A crise de saúde pública foi seguida de uma crise económica e social devastadora para milhões de pessoas. Sobretudo para quem sofre mais de perto o fenómeno da multidiscriminação, aguentando abusos de direitos humanos sob várias perspetivas. Uma mulher, pobre e negra, em Portugal, sofre três camadas de discriminação sob a sua vida, quando uma já seria demais.
Foram
as pessoas em circunstância de maior vulnerabilidade, que vivem nas margens
esquecidas e mais pobres da humanidade, as que mais sofreram e mais expostas
estiveram à pandemia em todo o mundo.Por
falta de habitação condigna, por trabalhos mais precários e sem possibilidade
de parar ou de fazer teletrabalho.
Mesmo com a esperança da
vacina, serão estas pessoas que terão mais dificuldades no seu
acesso.
Os países mais ricos já reservaram doses para vacinar as suas populações quase três vezes, enquanto 67 das nações mais pobres só vão conseguir vacinar uma em cada dez pessoas.
Todas as doses da Moderna e 96% da Pfizer/BioNTech foram reservadas pelos países mais ricos. Num contraste positivo, a Oxford/AstraZeneca declarou que 64% das suas doses estariam reservadas a países em desenvolvimento económico. Mas uma, duas ou mesmo três farmacêuticas não conseguirão fornecer rapidamente a população mundial em número suficiente para atingirmos a imunidade desejada. A Amnistia Internacional, em conjunto com outras organizações, apela a que a tecnologia e a propriedade intelectual sobre as vacinas sejam partilhadas com a Organização Mundial da Saúde para que se consigam produzir mais doses, com segurança e eficácia, e que estas possam chegar a quem precisa e não apenas a quem pode pagar.
Além da saúde, outros direitos económicos e sociais foram colocados em causa: a segurança alimentar, a habitação e a educação, evidenciando a situação de fragilidade, sobretudo de mulheres em contexto de violência doméstica, crianças, refugiados e pessoas deslocadas à procura de uma melhor vida.
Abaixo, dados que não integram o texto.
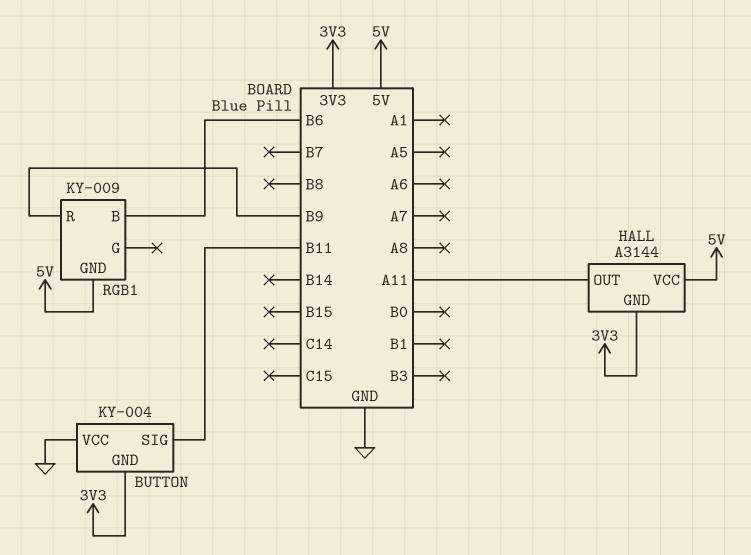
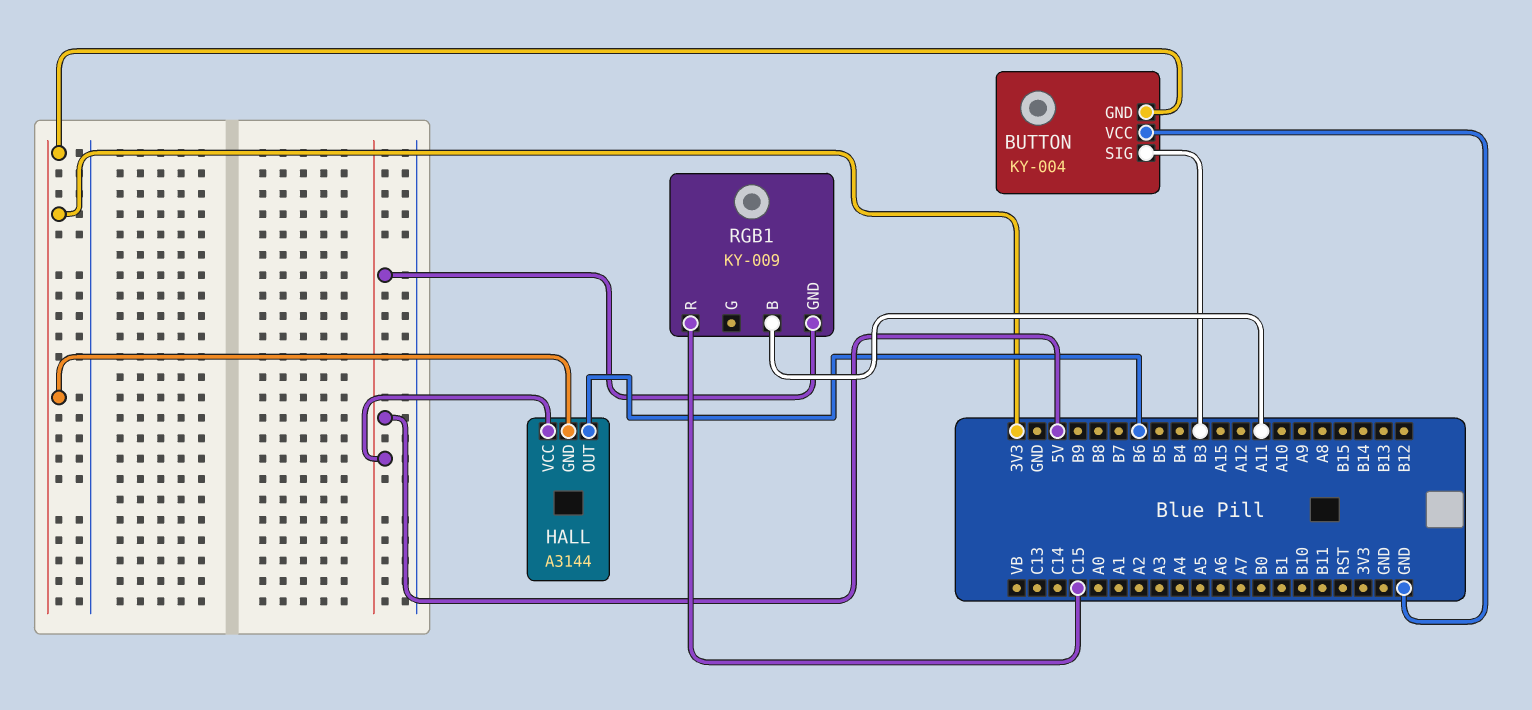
BUTTON pin SIG: B11 -> B3
HALL pin OUT: A11 -> B6
RGB1 pin B: B6 -> A11
RGB1 pin R: B9 -> C15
Todos sofreram, desde os civis que fogem das guerras no Iémen, na Etiópia ou na Síria, até quem busca trabalho e outras condições para se afastar da miséria económica e da pobreza.
À sombra da pandemia, muitos direitos civis e políticos foram abalados. O discurso de ódio e extremado ganhou terreno, ainda que tenha estado em silêncio latente na hora da construção de soluções face à crise sanitária, pois os ódios nada têm a dar no campo das soluções.
De Hong Kong à Amazónia, vários defensores e defensoras de direitos humanos viram a sua vida em risco e foram detidos ou vítimas da repressão brutal das autoridades. Também a justiça climática perdeu terreno à sombra da pandemia. Sem um ambiente e planeta saudáveis, os recursos naturais de que precisamos para viver estão em causa. Mais: a saúde da humanidade estará em causa. Apesar disso, os recursos naturais continuam a ser submetidos ao interesse financeiro desenfreado. Na Amazónia, não se registava um ano com tanta área desflorestada desde 2008, chegando já a mais de 11 mil km².
Muito tem de mudar e para isso acontecer o mundo necessita de um tratado de esperança que nos devolva o sentido de uma humanidade que caminha em conjunto, depois desta corrida que tem sido o combate à pandemia. O mundo precisa de uma bússola que o oriente e recentre naquilo que é o mais essencial à vida humana e ao planeta. Os direitos humanos são esta bússola para uma humanidade em plenitude.
Vale a pena revisitar a Declaração, lê-la, compreender o seu programa e pensar modos de a implementar. É isto que se pede a todas as lideranças políticas, em todo o mundo. E isto cabe também à sociedade civil, ou seja, a cada um de nós. Ninguém pode ficar de fora.